Tshamarra nodded. "Truth, bluntly put. So can my Beloved-of-the-gods see us all safely through this Blood Plague, do you think?" She waved a small and slender hand at carrion-birds pecking busily at several motionless lumps in a field, and added quietly, "Or repopulate Glarond?"
Craer turned in his saddle, growing a broad grin, and without sparing a glance from his ceaseless peering at their surroundings, Hawkril growled, "Lady, encourage him not! D'you know what you said? 'Repopulate' hath but one means, remember?"
Tshamarra rolled her eyes. "Spare us your comments and gestures," she told her beaming man firmly, as he opened his mouth to say something clever. "Just-spare us."
"Shields up," Hawkril snapped. "Folk watching us, in the trees."
The two sorceresses hauled at the unaccustomed weight of the shields the armaragor had insisted on strapping to their saddlebags ere leaving Stornbridge, and looked at the trees ahead. The road plunged into their midst, and the two women exchanged wary glances, remembering arrows hissing… and thudding home…
Tshamarra caught sight of fearful eyes and cowering bodies. "By the Forefather, Hawk, they're just… frightened folk, staring at us!"
"Aye," Hawkril agreed, waving his drawn sword so that everyone could see it and standing tall in his saddle to peer farther into the treegloom ahead. "The problem with this plague is-"
Someone in the trees suddenly snarled and pounced on the man beside him. An unfortunate head was jerked back by a cruel tug on hair, a throat was cut, and in its wake that same someone howled and lashed out in all directions, steel flashing under the boughs amid wild screams and the crashings of fleeing folk.
"-this sudden falling into madness," the armaragor added grimly. "Prudence is swept away, threats and good sense mean nothing, and so 'tis wise to keep your shields up!"
His last few words were snapped back over his shoulder as he spurred forward to meet a wild-eyed man running out of the trees fumbling with a loaded crossbow. Shaking hands checked the quarrel, a ceaselessly murmuring mouth spoke reassurances to itself as the weapon was aimed-and Hawkril's warsword slashed the bow aside in a whirl of sliced strings, tumbling quarrel, and severed fingers.

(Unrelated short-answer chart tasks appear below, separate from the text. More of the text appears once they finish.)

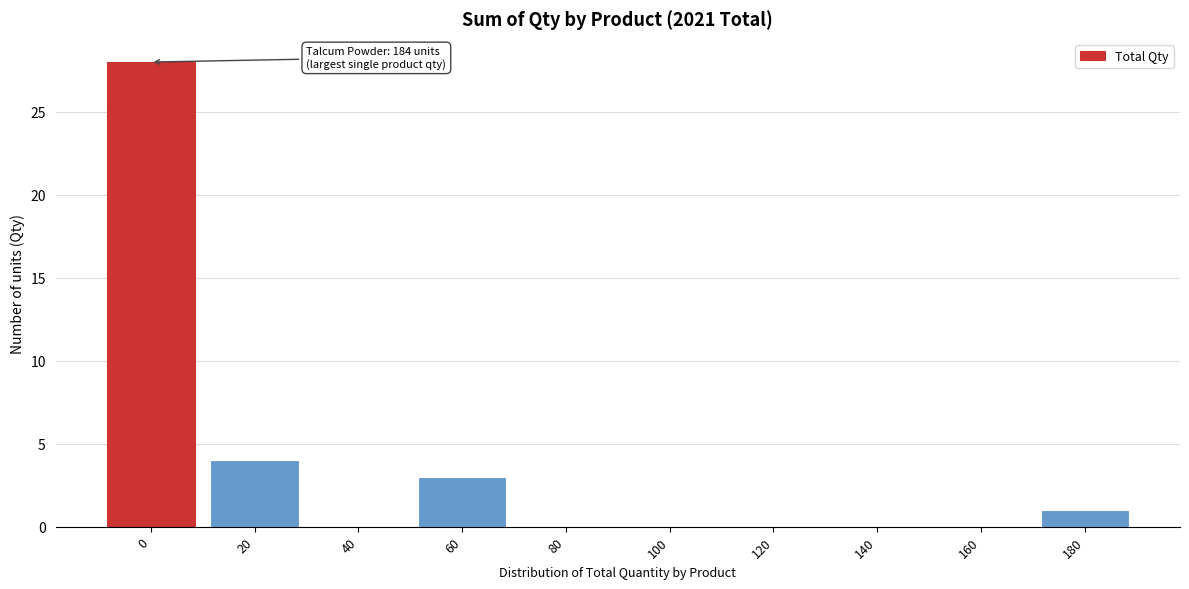

Reading right to left, list all the values displayed in this chart.

180=1	160=0	140=0	120=0	100=0	80=0	60=3	40=0	20=4	0=28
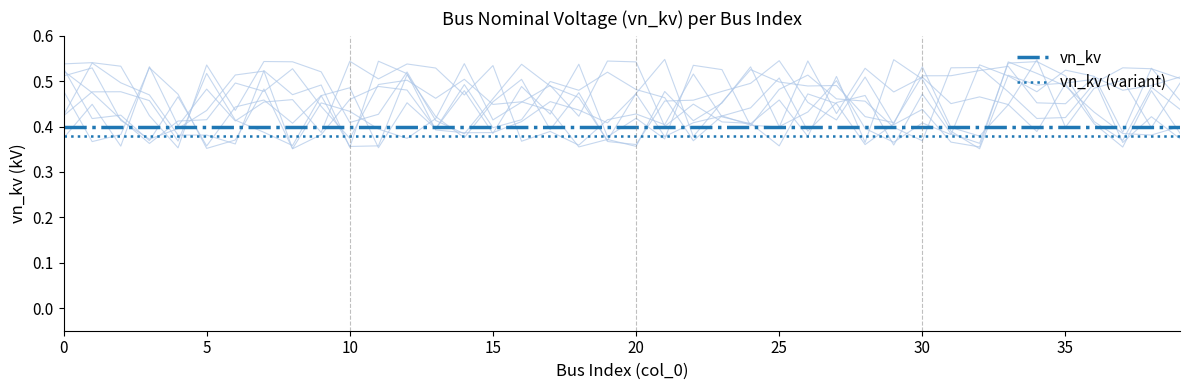

True or false: vn_kv (variant) and vn_kv cross at least once.

False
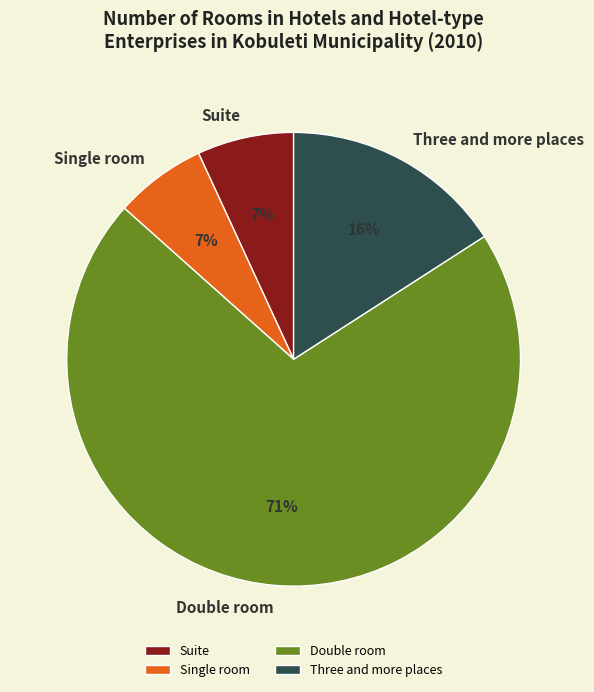

Which slice represents more than half of the pie?

Double room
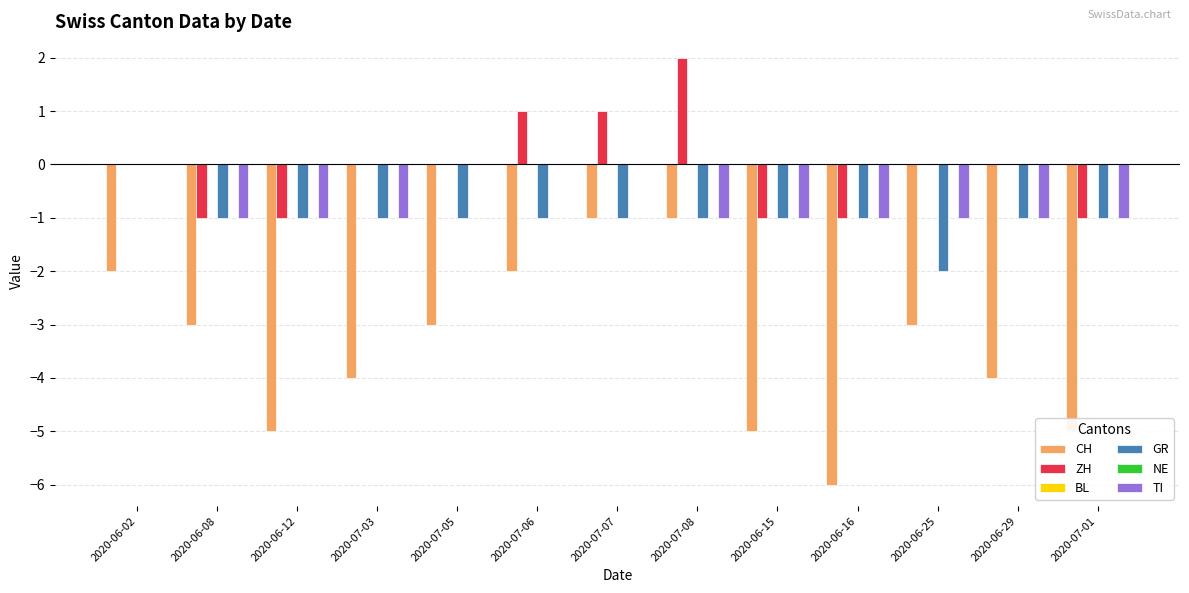

Which series has the largest total across all categories?

BL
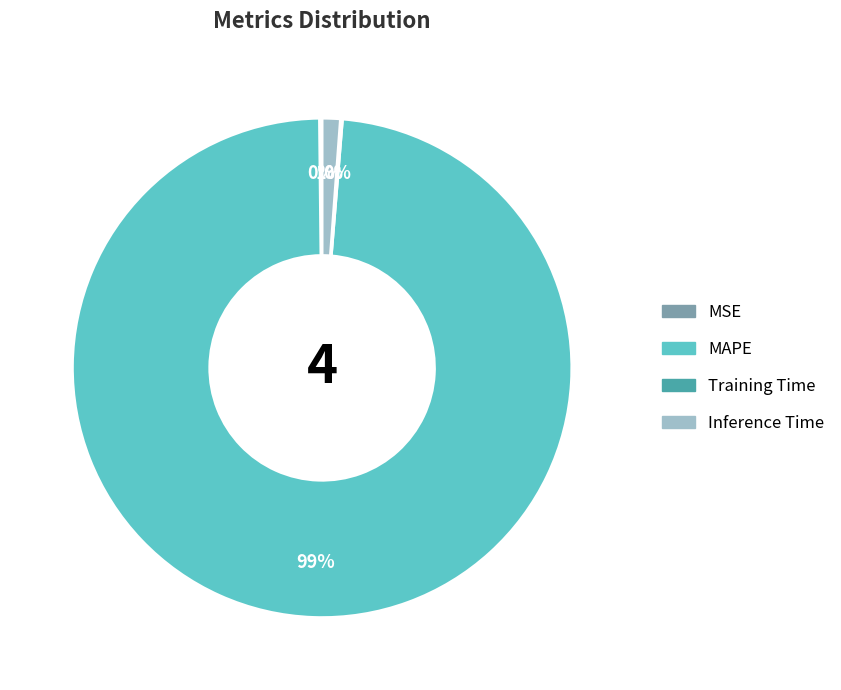

Is MAPE the majority of the pie?

Yes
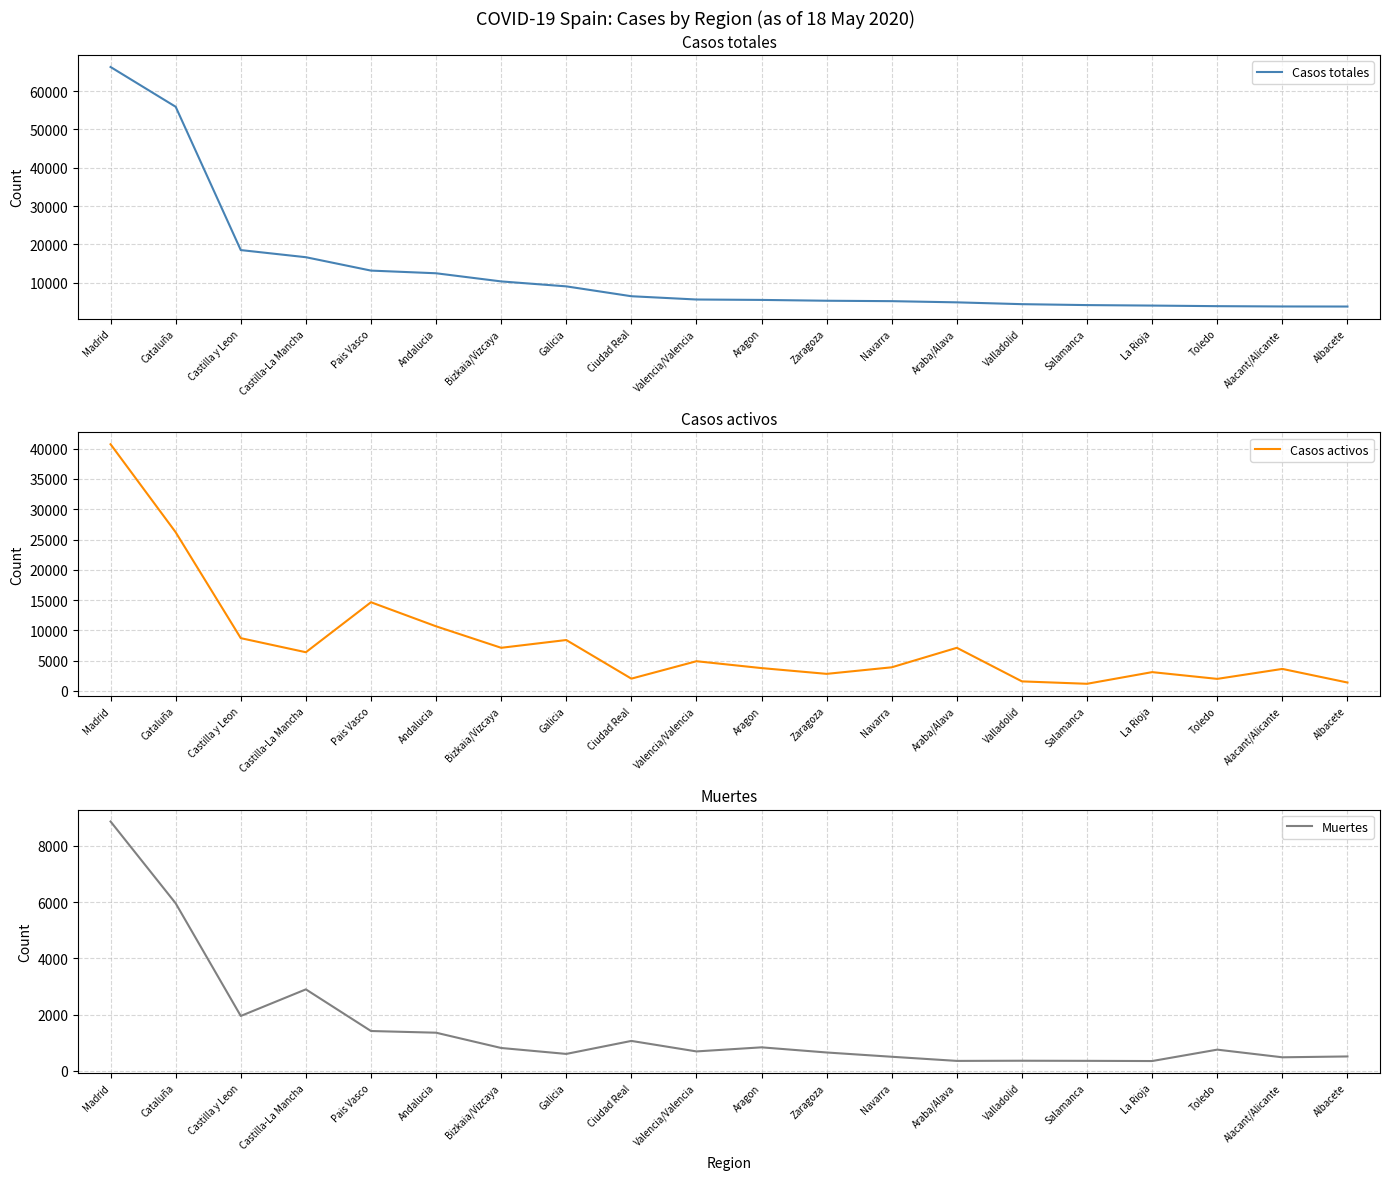

The value of Casos activos at La Rioja is 5145. True or false?

False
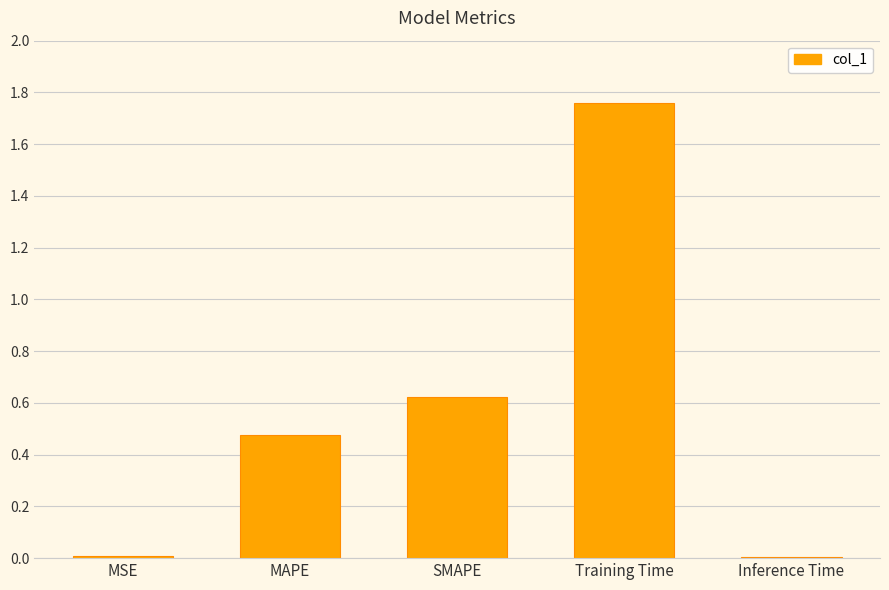

What is the difference between the values at Training Time and MAPE?

1.3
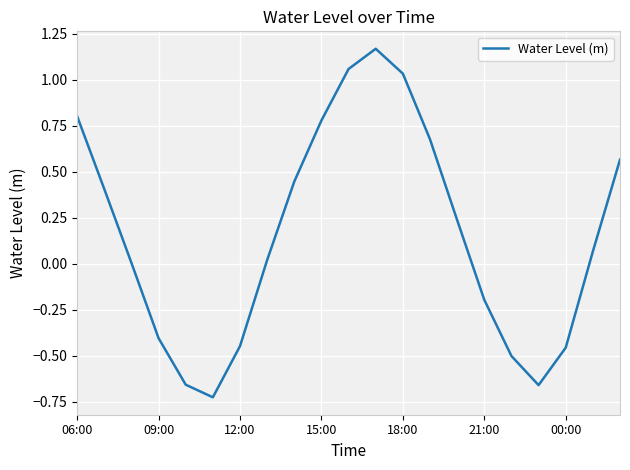

What is the difference between the maximum and minimum values?

1.9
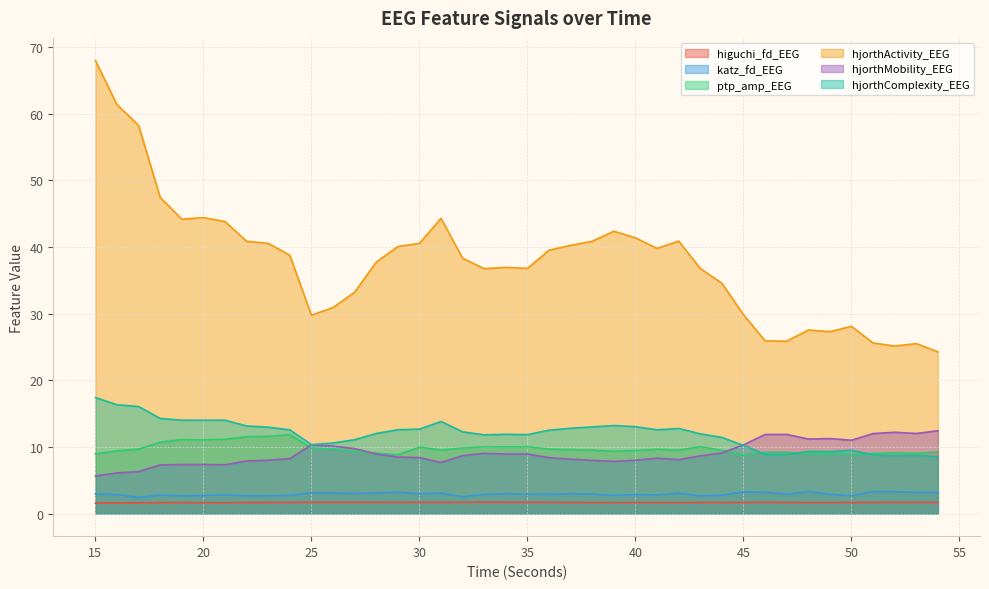

Does the chart display data point markers on the line(s)?

No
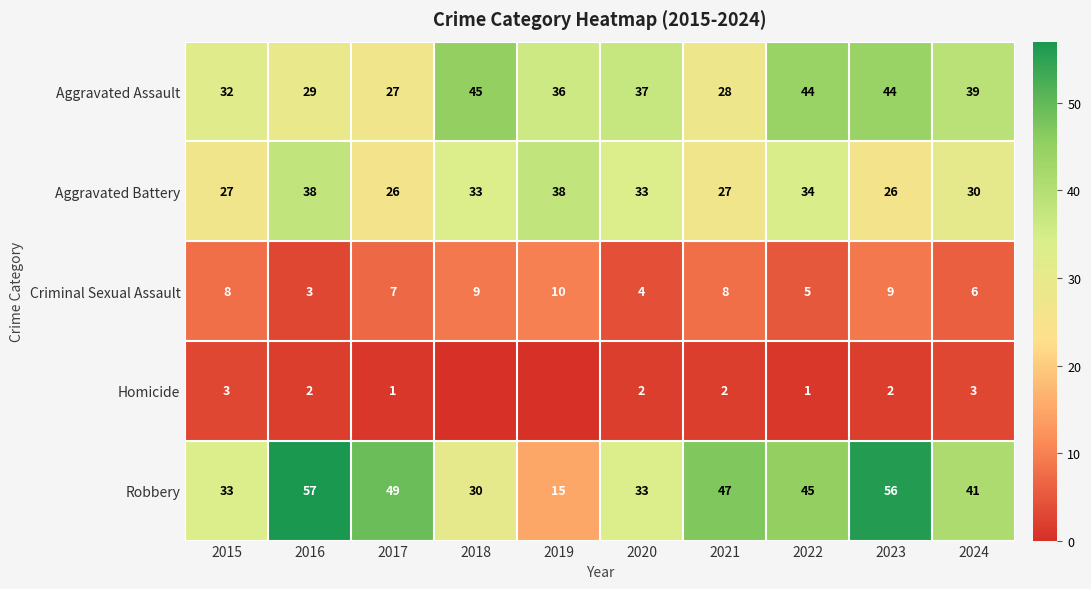

At 2024, list the series in order from largest to smallest.

Robbery, Aggravated Assault, Aggravated Battery, Criminal Sexual Assault, Homicide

The man screamed and ran, shaking his gory ruin of a hand and staring at nothing.
Embra winced, even as Blackgult snapped, "Craer! Guard the ladies!" and spurred past them to join Hawkril. Many folk were coining along the winding road ahead-fast. Eyes wild and unseeing, running hard, too winded for their screams to be much more than endless, raw groaning…
"What're they running from?" Embra muttered, clutching the Dwaer in one hand and trying to manage reins and shield in the other.
Hawkril looked back, guiding his nervously sidestepping horse, and the Lady Silvertree saw that he and her father were carefully positioning themselves to shield Tash and herself. She looked to the other sorceress, and found Tshamarra's eyes already on her. Tshamarra's face held the same helpless sadness she knew must be written across her own.